Sulphate uptake and transport
Sulphate enters a plant from the soil solution, primarily through the roots by an active proton cotransport. Sulphate uptake is generally inhibited by the presence of anions such as selenate, molybdate, and chromate anions, which can compete with sulphate for binding to the transporters. Sulphate uptake systems can be classified as either sulphate permeases or facilitated transport systems. Plant sulphate permeases are similar to fungal and mammalian co-transporters. They consist of a single polypeptide chain with 12 transmembrane domains, characteristic of cation/solute transporters. A second mechanism, ATP-dependent transport, is exemplified by a system in cyanobacteria that includes a multiprotein complex of three cytoplasmic membrane components and a sulphate-binding protein in the periplasmic space.

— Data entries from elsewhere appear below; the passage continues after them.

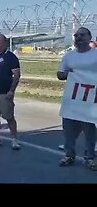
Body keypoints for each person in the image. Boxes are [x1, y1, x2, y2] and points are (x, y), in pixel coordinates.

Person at [57, 27, 97, 170]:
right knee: (68, 130)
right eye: (76, 35)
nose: (79, 37)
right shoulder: (69, 56)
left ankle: (90, 157)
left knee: (89, 130)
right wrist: (69, 74)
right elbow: (60, 74)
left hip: (89, 100)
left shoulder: (95, 55)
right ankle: (69, 155)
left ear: (89, 37)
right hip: (72, 100)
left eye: (82, 35)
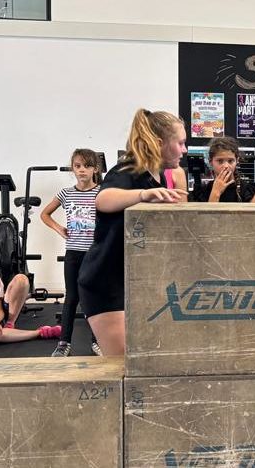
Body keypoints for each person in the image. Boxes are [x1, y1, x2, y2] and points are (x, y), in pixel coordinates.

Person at [77, 108, 188, 356]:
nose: (184, 150)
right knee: (122, 362)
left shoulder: (157, 178)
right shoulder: (128, 170)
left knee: (144, 359)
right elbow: (103, 199)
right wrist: (143, 195)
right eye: (180, 143)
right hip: (105, 281)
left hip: (133, 281)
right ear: (159, 143)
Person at [39, 148, 101, 357]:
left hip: (94, 254)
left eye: (87, 166)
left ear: (95, 169)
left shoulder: (101, 192)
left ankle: (97, 341)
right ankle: (64, 343)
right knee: (72, 297)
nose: (82, 170)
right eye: (78, 166)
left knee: (93, 298)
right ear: (72, 169)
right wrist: (59, 228)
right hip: (73, 252)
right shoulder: (66, 193)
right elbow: (45, 214)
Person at [190, 137, 255, 203]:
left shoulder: (248, 191)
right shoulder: (203, 191)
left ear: (237, 161)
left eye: (230, 161)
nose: (226, 166)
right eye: (220, 161)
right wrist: (215, 193)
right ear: (210, 162)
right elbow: (206, 212)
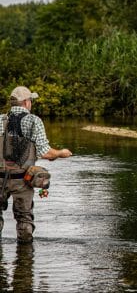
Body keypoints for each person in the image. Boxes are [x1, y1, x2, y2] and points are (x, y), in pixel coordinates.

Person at [0, 86, 72, 243]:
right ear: (26, 102)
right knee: (24, 220)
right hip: (22, 180)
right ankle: (24, 263)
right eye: (30, 100)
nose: (31, 103)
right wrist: (61, 153)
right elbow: (45, 152)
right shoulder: (34, 121)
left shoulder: (0, 119)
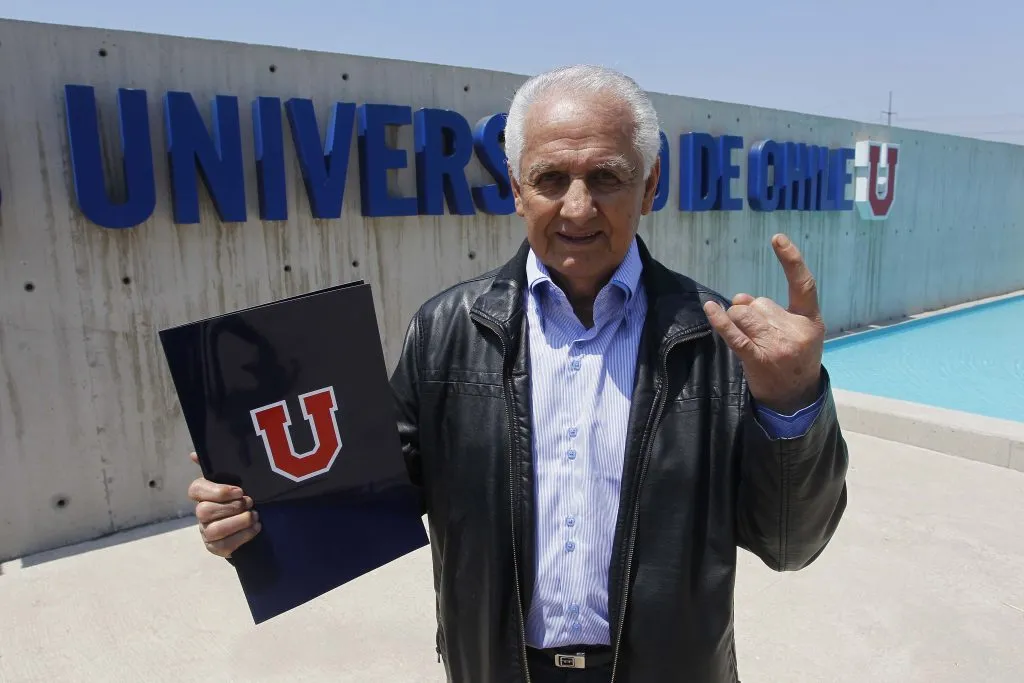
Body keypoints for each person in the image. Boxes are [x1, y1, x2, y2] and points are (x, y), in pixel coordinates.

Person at [187, 65, 848, 683]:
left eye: (607, 178)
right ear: (516, 189)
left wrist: (792, 401)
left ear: (650, 184)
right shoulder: (445, 332)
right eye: (551, 179)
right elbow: (371, 495)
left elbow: (792, 542)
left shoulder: (715, 344)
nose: (578, 207)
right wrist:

Roots take up sulphate from the soil via electrogenic- symporters (SULTRs). Two high-affinity transporters are expressed in root epidermis and cortex. Although sulphate assimilation occurs in roots, most of the sulphate is transported to the shoots. In photosynthetic cells, sulphate can be translocated either into chloroplasts for assimilation, or into the vacuoles for storage. It has been found that leaves are usually more active in assimilation of sulphur as compared to roots, perhaps because photosynthesis supplies reduced ferredoxin, and photorespiration produces an amino acid serine, which might activate the synthesis of O-acetylserine.